The other thing you can do is wait. While you do that, monitor your most sensitive online accounts for unauthorized access and strange behavior. If anybody takes advantage of these flaws before they’re fully patched and steals any of your sensitive data, you won’t know it happened unless you track your online accounts for suspicious behavior.
Microsoft, Apple, and Linux are all going to release updates for Intel-powered computers to mitigate the issue. Once that’s done, update your devices as soon as possible.
The Meltdown issue will be the first one to be patched.

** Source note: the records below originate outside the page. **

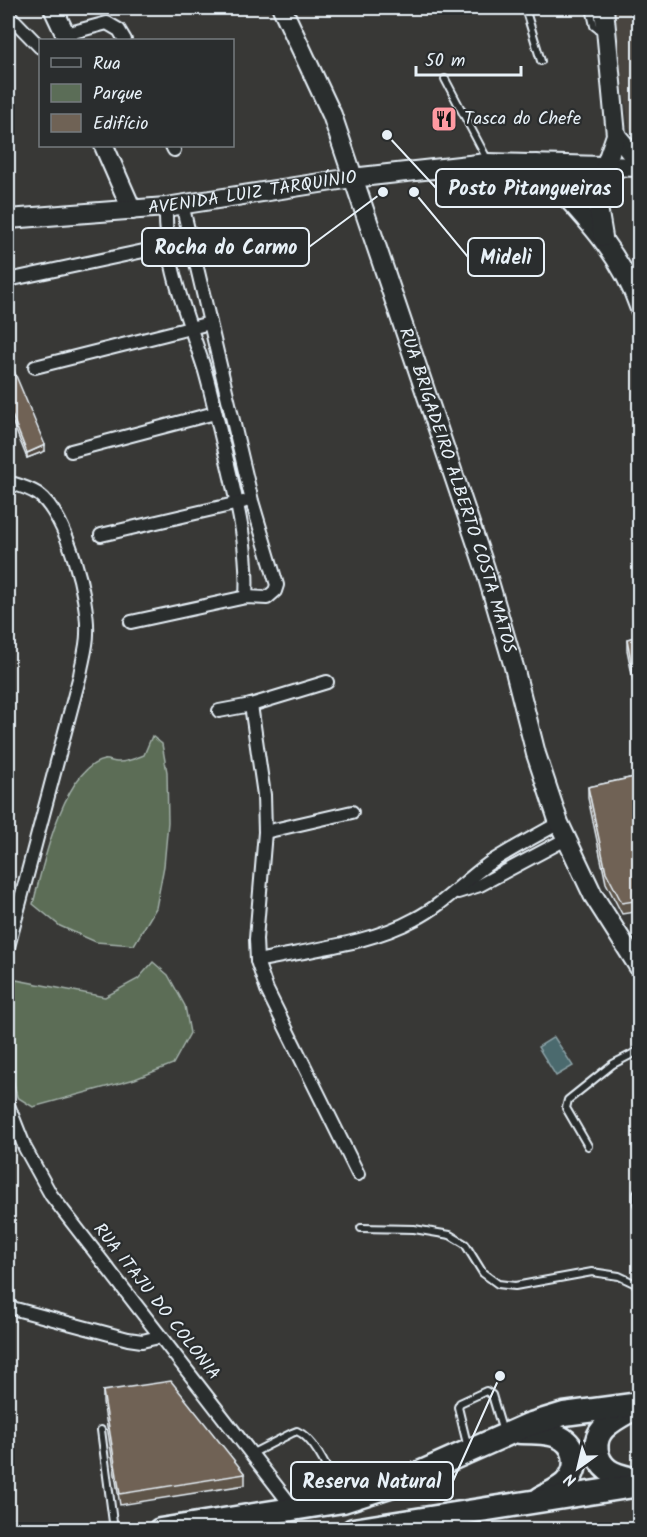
<svg xmlns="http://www.w3.org/2000/svg" width="647" height="1537" font-family="Kalam,sans-serif">
<style>
.built{fill:#48453f}
.green{fill:#5b6d57;stroke:#a2afa8;stroke-width:1.5}
.water{fill:#4c6a6e;stroke:#8aa0a5;stroke-width:1.5}
.lines{fill:none;stroke-linecap:round;stroke-linejoin:round}
.lane-casing{stroke:#e8f1f8;stroke-width:10}
.street-casing{stroke:#e8f1f8;stroke-width:16}
.secondary-casing{stroke:#e8f1f8;stroke-width:22}
.highway-casing{stroke:#e8f1f8;stroke-width:27}
.lane{stroke:#2a2d2e;stroke-width:6}
.street{stroke:#2a2d2e;stroke-width:12}
.secondary{stroke:#2a2d2e;stroke-width:18}
.highway{stroke:#2a2d2e;stroke-width:22}
.wall{fill:#5f5449;stroke:#e8f1f8;stroke-width:1.5}
.shaded-wall{fill:#4e453c;stroke:#e8f1f8;stroke-width:1.5}
.building{fill:#6f6255;stroke:#e8f1f8;stroke-width:1.5}
.labels{text-anchor:middle;dominant-baseline:central;stroke-width:4.5;stroke-linejoin:round;paint-order:stroke}
.poi-label{font-size:18px;fill:#e8f1f8;stroke:#2a2d2e;text-anchor:start}
.street-label{font-size:18px;fill:#e8f1f8;stroke:#2a2d2e}
.leader{fill:none;stroke:#e8f1f8;stroke-width:2}
.callout-dot{fill:#e8f1f8;stroke:#2a2d2e;stroke-width:2}
.callout{fill:#2a2d2e;stroke:#e8f1f8;stroke-width:2}
.callout-label{font-size:20px;text-anchor:middle;font-weight:bold;fill:#e8f1f8}
</style>
<rect width="100%" height="100%" fill="#383836"/>
<filter id="ink" filterUnits="userSpaceOnUse"><feTurbulence type="fractalNoise" baseFrequency=".0167" numOctaves="2"/><feDisplacementMap in="SourceGraphic" scale="12" xChannelSelector="R" yChannelSelector="G"/><feConvolveMatrix kernelMatrix="1 2 1 2 8 2 1 2 1" color-interpolation-filters="sRGB"/></filter>
<g filter="url(#ink)">
<polygon class="built" points="613,8 639,8 639,142 629,127"/>
<g class="green">
<path d="M152,736L162,744L167,772L168,822L164,866L156,908L134,945L96,942L60,926L33,904C42,869 63,768 104,760C108,759 113,762 117,762C126,763 136,758 144,755Z"/>
<polygon points="153,962 168,975 185,1006 190,1033 173,1064 135,1079 33,1107 17,1097 12,1075 9,1037 16,980 105,997 138,979"/>
</g>
<polygon class="water" points="554,1037 573,1066 556,1076 538,1047"/>
<g class="lines">
<g class="lane-casing">
<g id="lane">
<polyline points="525,8 541,61"/>
<polyline points="590,8 594,26 602,32"/>
<polyline points="445,79 485,155 486,162"/>
<polyline points="588,1146 566,1108 568,1100 613,1064 640,1050"/>
<polyline points="361,1228 414,1229 450,1235 465,1244 483,1273 498,1284 515,1286 592,1272 619,1276 640,1286"/>
<polyline points="101,1430 114,1530"/>
<polyline points="468,1448 458,1407 460,1403 486,1391 492,1395 503,1432"/>
<path d="M251,1454L292,1433L297,1431C316,1439 331,1477 340,1495"/>
</g>
</g>
<g class="street-casing">
<g id="street">
<polyline points="8,14 40,47"/>
<polyline points="66,34 107,23 119,30 125,40"/>
<polyline points="172,146 174,150"/>
<path d="M166,207C164,264 188,317 205,371C213,399 219,428 226,456C237,503 249,549 246,597"/>
<polyline points="8,280 167,246"/>
<polyline points="35,367 210,323"/>
<polyline points="71,451 215,413"/>
<path d="M8,482C18,485 29,488 38,494C67,515 89,599 87,634C87,647 82,662 80,675L8,947"/>
<polyline points="101,535 243,502"/>
<polyline points="131,622 246,597 267,598 275,591 277,585 252,501 182,204"/>
<polyline points="251,705 264,795 265,832 256,939 257,961 267,990 358,1174"/>
<polyline points="219,711 251,705 327,682"/>
<polyline points="265,832 352,812"/>
<polyline points="458,892 480,885 566,839"/>
<path d="M257,961C307,950 370,944 415,919C443,905 463,882 488,864C511,849 536,836 559,823"/>
<polyline points="8,1105 25,1148 51,1195 294,1509"/>
<polyline points="640,1194 640,1203"/>
<polyline points="8,1307 128,1339 142,1341 159,1337"/>
</g>
</g>
<g class="secondary-casing">
<g id="secondary">
<polyline points="53,8 68,40"/>
<path id="s1" d="M282,8L332,115L485,568L514,667L536,754L559,823L593,895L640,969"/>
<polyline points="616,135 640,164"/>
<polyline points="104,146 132,210"/>
<path d="M536,164C577,210 620,249 640,309"/>
<path id="s2" d="M8,219L166,207L352,178L487,163L640,167"/>
<polyline points="603,237 598,207 600,192 605,167 616,135 604,8"/>
</g>
</g>
<g class="highway-casing">
<g id="highway">
<path d="M635,1408C624,1414 613,1419 604,1428C592,1440 595,1460 608,1470C616,1476 630,1478 640,1481"/>
<path d="M520,1432C532,1432 547,1432 557,1436C575,1443 580,1464 569,1479C563,1488 550,1493 541,1498"/>
<polyline points="160,1530 343,1501 390,1486 528,1425 564,1414 640,1404"/>
<polyline points="353,1530 640,1485"/>
</g>
</g>
<use href="#lane" class="lane"/>
<use href="#street" class="street"/>
<use href="#secondary" class="secondary"/>
<use href="#highway" class="highway"/>
</g>
<g class="wall">
<polygon points="639,10 639,81 638,81"/>
<polygon points="8,374 45,451 27,458 8,411"/>
<polygon points="639,636 639,733 636,715 636,704 638,704 627,650 627,639"/>
<polygon points="639,776 639,936 634,912 622,914 606,883 588,798 588,787"/>
<polygon points="103,1391 245,1474 245,1485 120,1505 103,1402"/>
</g>
<polygon class="shaded-wall" points="45,445 45,451 27,458 27,453"/>
<g class="building">
<polygon points="639,10 639,73 638,73"/>
<polygon points="14,371 45,445 27,453 8,405 8,374"/>
<polygon points="639,636 639,703 627,639"/>
<polygon points="639,703 639,723 636,704"/>
<polygon points="639,776 639,925 634,901 622,903 606,872 588,787"/>
<polygon points="171,1381 245,1474 120,1494 103,1391"/>
</g>
</g>
<defs>
<g id="restaurant-square" transform="scale(1.35)"><rect x="-9" y="-9" width="18" height="18" rx="4" fill="#ff9aa2" stroke="#2a2d2e"/><path d="M-5-6h1v4h1v-4h1v4h1v-4h1v5L-1.5 .5V6h-2V.5L-5-1ZM5-6V6H3V1.5H1.5Q1.5-4 5-6Z" fill="#111"/></g>
</defs>
<g fill-rule="evenodd">
<use href="#restaurant-square" x="444" y="119"/>
</g>
<g class="labels">
<g class="poi-label">
<text x="464" y="119">Tasca do Chefe</text>
</g>
<g class="street-label">
<text stroke="none"><textPath href="#s2" startOffset="246">AVENIDA LUIZ TARQUÍNIO</textPath></text>
<text stroke="none"><textPath href="#s1" startOffset="514">RUA BRIGADEIRO ALBERTO COSTA MATOS</textPath></text>
<text transform="translate(156 1302) rotate(52)">RUA ITAJU DO COLONIA</text>
</g>
</g>
<path class="leader" d="M387 135L436 188M383 192L309 247M414 192L468 257M500 1376L453 1481"/>
<g class="callout-dot">
<circle cx="387" cy="135" r="6"/>
<circle cx="383" cy="192" r="6"/>
<circle cx="414" cy="192" r="6"/>
<circle cx="500" cy="1376" r="6"/>
</g>
<g class="callout">
<rect x="436" y="169" width="187" height="38" rx="6"/>
<rect x="142" y="228" width="167" height="38" rx="6"/>
<rect x="468" y="238" width="76" height="38" rx="6"/>
<rect x="291" y="1462" width="162" height="38" rx="6"/>
</g>
<g class="callout-label">
<text x="530" y="195">Posto Pitangueiras</text>
<text x="226" y="254">Rocha do Carmo</text>
<text x="506" y="264">Mideli</text>
<text x="372" y="1488">Reserva Natural</text>
</g>
<rect width="647" height="1537" fill="none" stroke="#2a2d2e" stroke-width="30"/>
<rect x="15" y="15" width="617" height="1507" fill="none" stroke="#e8f1f8" stroke-width="2" filter="url(#ink)"/>
<rect x="39" y="39" width="195" height="108" fill="#2a2d2e" stroke="#767b7f" stroke-width="1.5"/>
<rect x="51" y="58" width="30" height="9" fill="#2a2d2e" stroke="#767b7f" stroke-width="1.5"/>
<text x="93" y="69" font-size="18" fill="#e8f1f8">Rua</text>
<rect x="51" y="84" width="30" height="18" fill="#5b6d57" stroke="#767b7f" stroke-width="1.5"/>
<text x="93" y="99" font-size="18" fill="#e8f1f8">Parque</text>
<rect x="51" y="114" width="30" height="18" fill="#6f6255" stroke="#767b7f" stroke-width="1.5"/>
<text x="93" y="129" font-size="18" fill="#e8f1f8">Edifício</text>
<g transform="translate(578 1468) rotate(214)" stroke="#2a2d2e" stroke-width="4.5" paint-order="stroke">
<path d="M0-4.5L10 22L0 15L-10 22Z" fill="#e8f1f8"/>
<text y="-9" font-size="16" font-weight="bold" text-anchor="middle" fill="#e8f1f8">N</text>
</g>
<path d="M416 66v9h105v-9" fill="none" stroke="#e8f1f8" stroke-width="3"/>
<text x="425" y="66" font-size="18" fill="#e8f1f8" stroke="#2a2d2e" stroke-width="4.5" paint-order="stroke">50 m</text>
</svg>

Google said that Android running the most recent security updates are protected, as are Gmail users. Chromebook users will get an update soon, while the Chrome browser is set to receive a patch on January 23rd.
Are iPhones and iPads affected? That’s not clear at this time. But if they are, Apple will issue iOS updates which you’ll need to install.
Cloud operators including Amazon, Google, and Microsoft, will patch their devices and issue fixes in the future. So if your business depends on these companies, you should know they’re fixing it. Again, there’s probably nothing you can do than wait.
The BBC notes that Spectre is thought to be much harder to patch, and a fix for it isn’t widely available.